**Selected passage:**
* Begin *
The Defendant's application for summary judgment was otherwise adjourned to a date to be fixed.
" Evidence of a close connection between the actions of TS which the Claimant seeks to prove and TS's employment can be seen in the following facts:
(1) At all material times, the Defendant was responsible for the welfare, safety and security of the Claimant whilst she was stationed at the base.
(2) The Defendant entrusted or ought to have been able to entrust its military employees and/or agents stationed at the base to protect and/or defend the base, if required.
(3) The Defendant entrusted or ought to have been able to entrust its military employees and/or agents stationed at the base to protect and/or defend others at the base, if required.
(4) The Defendant entrusted or ought to have been able to entrust its employees and/or agents stationed at the base not to cause harm to others at the base.
(5) TS was stationed at the base as part of his service with the British Army for the purposes of a training exercise.
(6) TS was not stationed at the base for any social purpose, whether connected or unconnected to the British Army.
(7) Throughout the time that TS was stationed at the base, he would not have been permitted to permanently leave the base and/or abandon the training exercises he was undertaking, without leave being granted to him by a superior officer. Had TS done so without leave, he would have been liable to prosecution for a service offence under the Armed Forces Act 2006 ("AFA 2006").
(8) TS would have been paid not just for the hours that he was undertaking the training exercise but also would have received renumeration and/or benefits for having to be stationed at the base for the purposes of the training exercises.
(9) The Defendant's employees and/or agents who were stationed at the base were at all times deemed to be acting as employees and/or agents of the Defendant in that they were deemed to be engaged in service and fulfilling service functions, including during rest periods and whilst undertaking social activities.
(10) The hierarchy of direction and control was in place at all times at the base, including during rest periods and whilst undertaking social activities.
(11) At all times, TS, as a soldier in the British Army engaged in service, was under the direction and control of his superiors, even during the periods when he was not directly participating in the activities that formed the basis of the training exercise, including rest periods and whilst undertaking social activities.
(12) If TS had been given a lawful command by a superior at any time, including during rest periods and whilst undertaking social activities, he would have been required to comply, since his purpose for being stationed at the base was his service. If TS had failed to comply with a lawful command by a superior at any time whilst at the base, he would have been liable to prosecution for a service offence under AFA 2006.
(13) TS would not have been at the base and would not have had access to the Claimant at the base but for his service.
(14) The rape and sexual assault of the Claimant took place at the base. Thereafter, TS attended the Claimant's room and knocked on her door on two further occasions, causing the Claimant to feel harassed. TS was subject to the Defendant's continuous direction and control at all times and was therefore subject to the Defendant's continuous direction and control at the time of the rape and sexual assault and further incident occurred. There was coincidence between the acts in question and TS's engagement in service with the British Army.
* End *
**Short task:**
Continue the legal passage on the Defendant's liability for TS's conduct at the base, starting after its final sentence.

**Record list:**
* Begin *
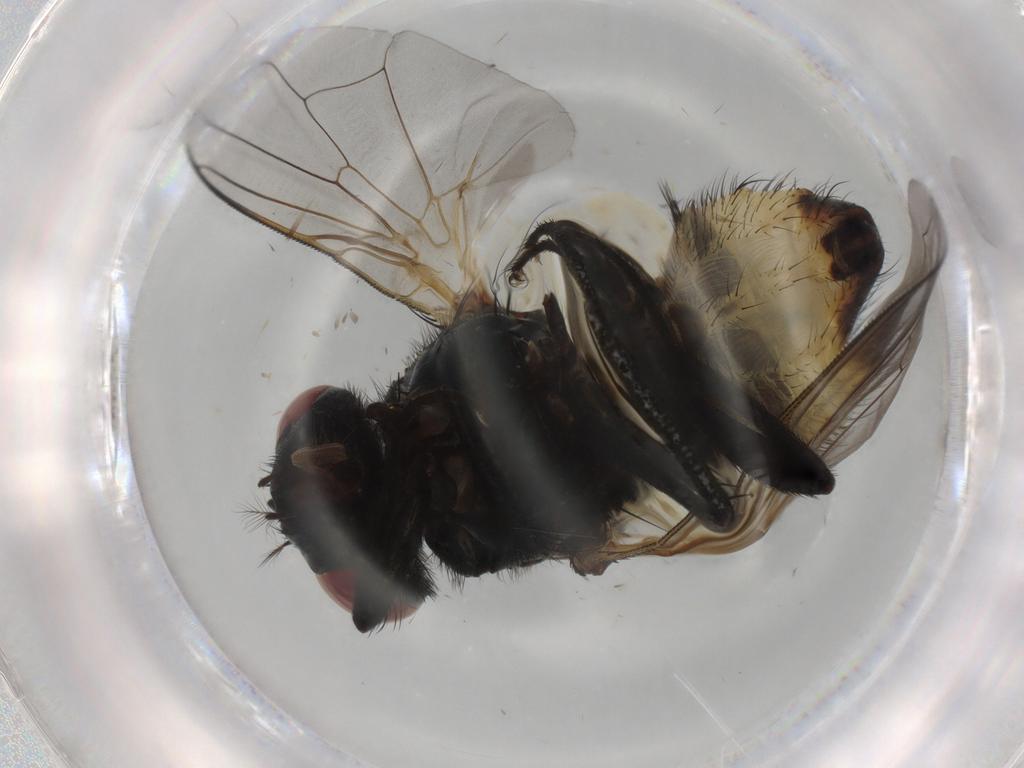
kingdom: Animalia
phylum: Arthropoda
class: Insecta
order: Diptera
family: Muscidae
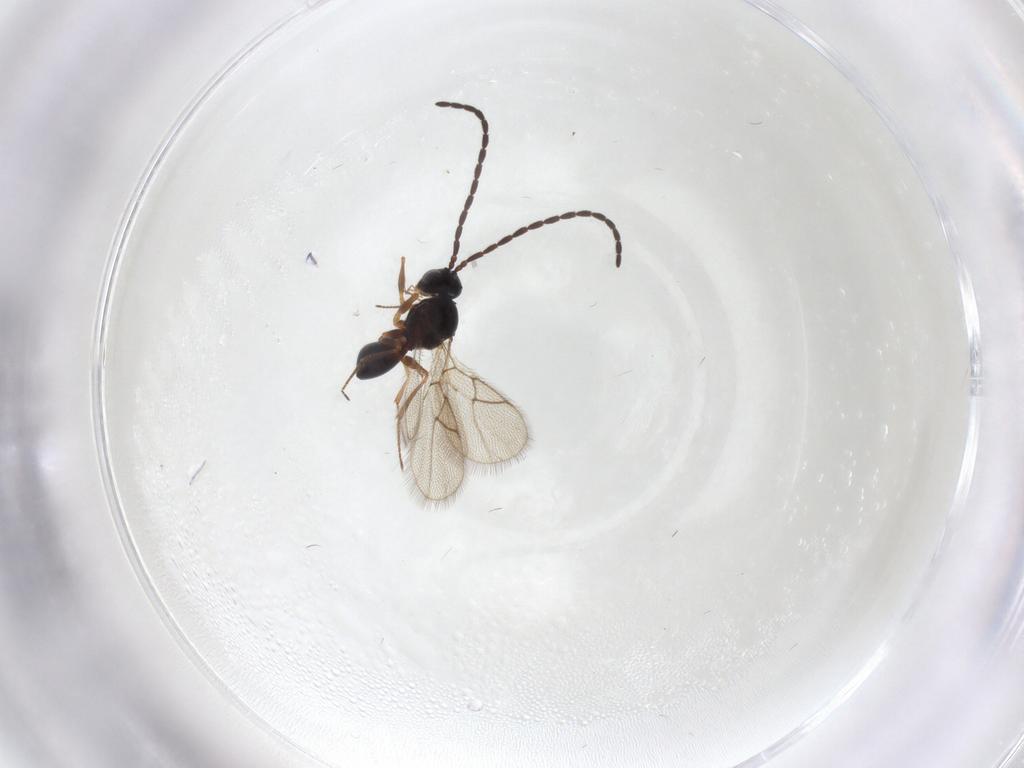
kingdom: Animalia
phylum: Arthropoda
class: Insecta
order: Hymenoptera
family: Figitidae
* End *
**Solved exercise:**
(15) The Claimant made a Service Complaint about the rape by TS in or around February 2014. The Defendant, via its employees and/or agents, had responsibility for investigating that complaint. The Claimant contends that the reason the Service Complaint of rape was within the Defendant's jurisdiction was because of the close connection between TS's employment and her complaints of rape.
(16) After the CPS had determined that there was no jurisdiction to prosecute the Claimant's criminal allegation of rape, Wiltshire Police referred the investigation to the Service Police.
(17) Section 42 of the AFA 2006 provides that a person subject to service law commits an offence under the section if he does any act that is punishable by the law of England and Wales or if done in England and Wales would be so punishable.
(18) The Service Police accepted jurisdiction for the investigation into the Claimant's allegation of rape. The Service Police accepted jurisdiction for the investigation because of the connection between the allegation and TS's service.
(19) The Service Police did not refer the investigation to the Royal Gibraltar Police.
(20) The Service Police thereafter referred the Claimant's allegation of rape to the SPA.
(21) The SPA accepted jurisdiction for the investigation because of the connection between the allegation and TS's service.
(22) The SPA did not refer the investigation to the prosecuting authorities in Gibraltar.
(23) The SPA, having accepted jurisdiction, made a prosecutorial decision in respect of the Claimant's allegation of rape.
(24) In the premises, the SPA made a determination not to prosecute TS.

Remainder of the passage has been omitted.